[Brief]: The exercise asks you to copy every line below in which "panel" appears.

[Material for this exercise]:
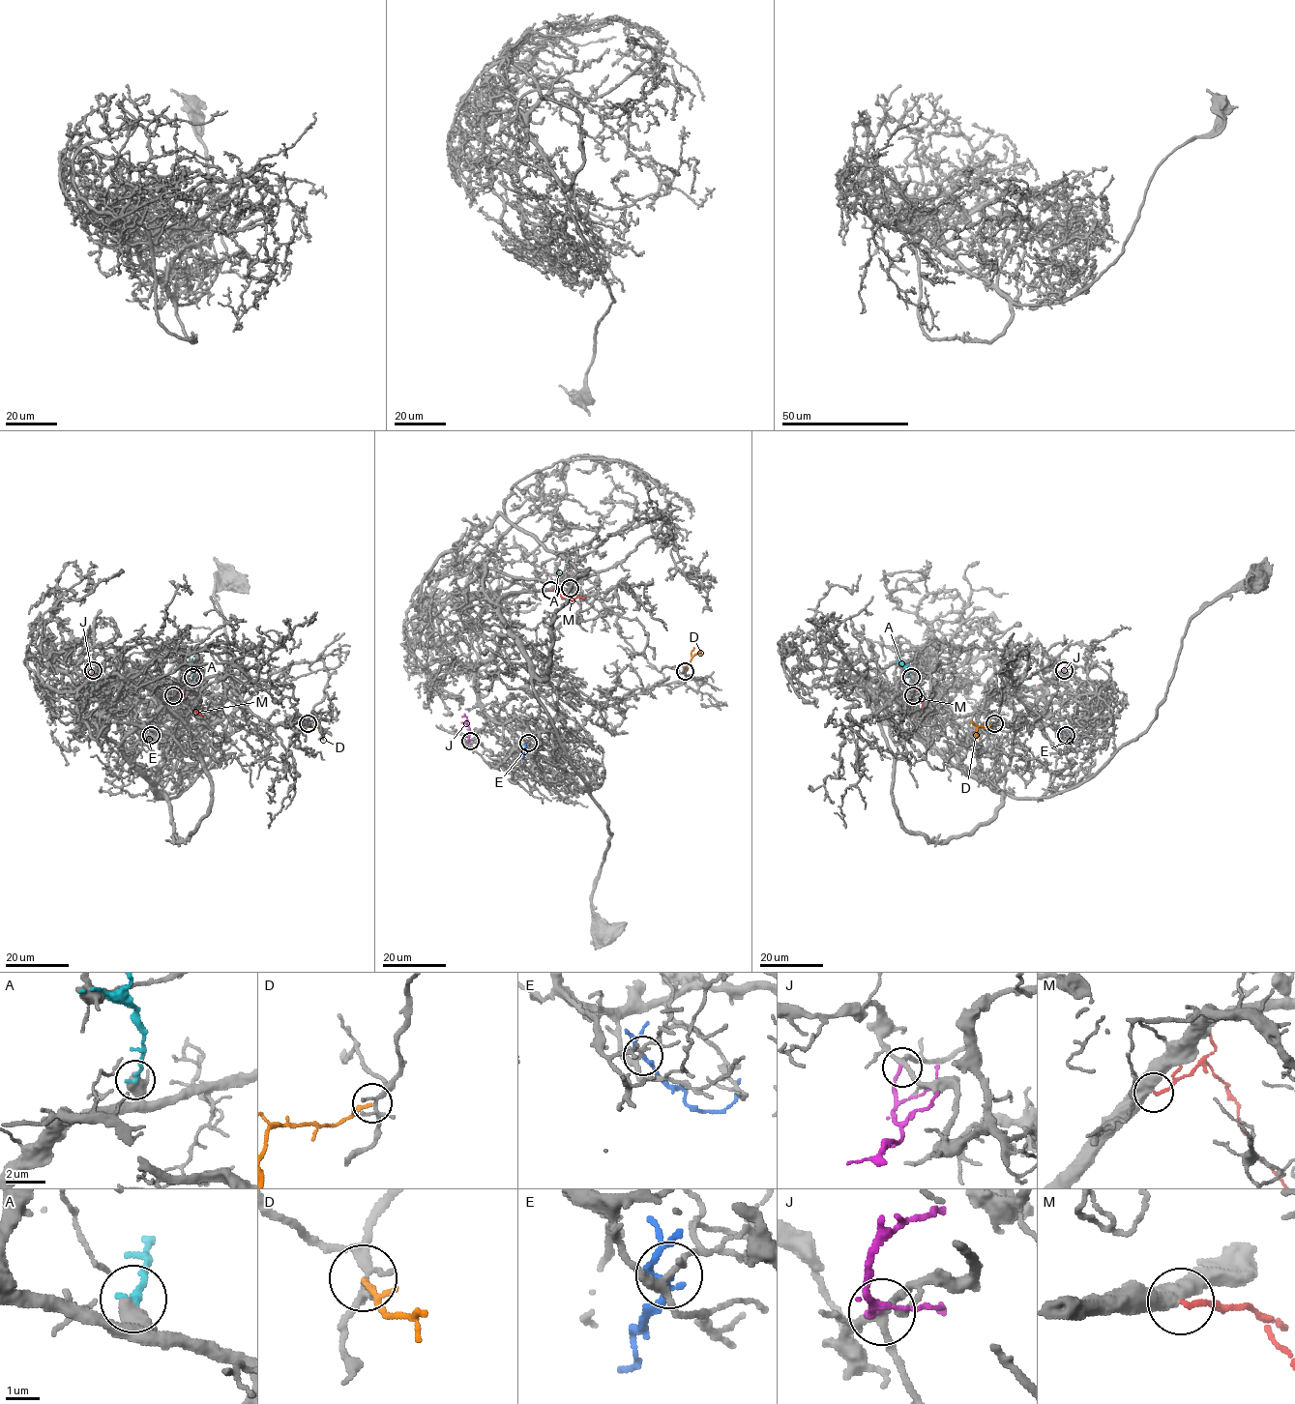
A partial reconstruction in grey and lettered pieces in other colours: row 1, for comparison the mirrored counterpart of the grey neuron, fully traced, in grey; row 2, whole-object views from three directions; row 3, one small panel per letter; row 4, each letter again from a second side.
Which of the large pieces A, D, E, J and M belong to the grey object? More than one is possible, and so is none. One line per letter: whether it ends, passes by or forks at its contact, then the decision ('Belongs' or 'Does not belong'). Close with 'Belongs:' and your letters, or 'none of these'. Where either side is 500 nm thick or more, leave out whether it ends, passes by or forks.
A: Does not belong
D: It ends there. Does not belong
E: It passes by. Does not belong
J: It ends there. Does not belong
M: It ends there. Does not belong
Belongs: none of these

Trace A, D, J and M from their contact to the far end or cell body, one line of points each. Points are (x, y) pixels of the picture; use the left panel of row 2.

[Answer for the task]:
A partial reconstruction in grey and lettered pieces in other colours: row 1, for comparison the mirrored counterpart of the grey neuron, fully traced, in grey; row 2, whole-object views from three directions; row 3, one small panel per letter; row 4, each letter again from a second side.
Trace A, D, J and M from their contact to the far end or cell body, one line of points each. Points are (x, y) pixels of the picture; use the left panel of row 2.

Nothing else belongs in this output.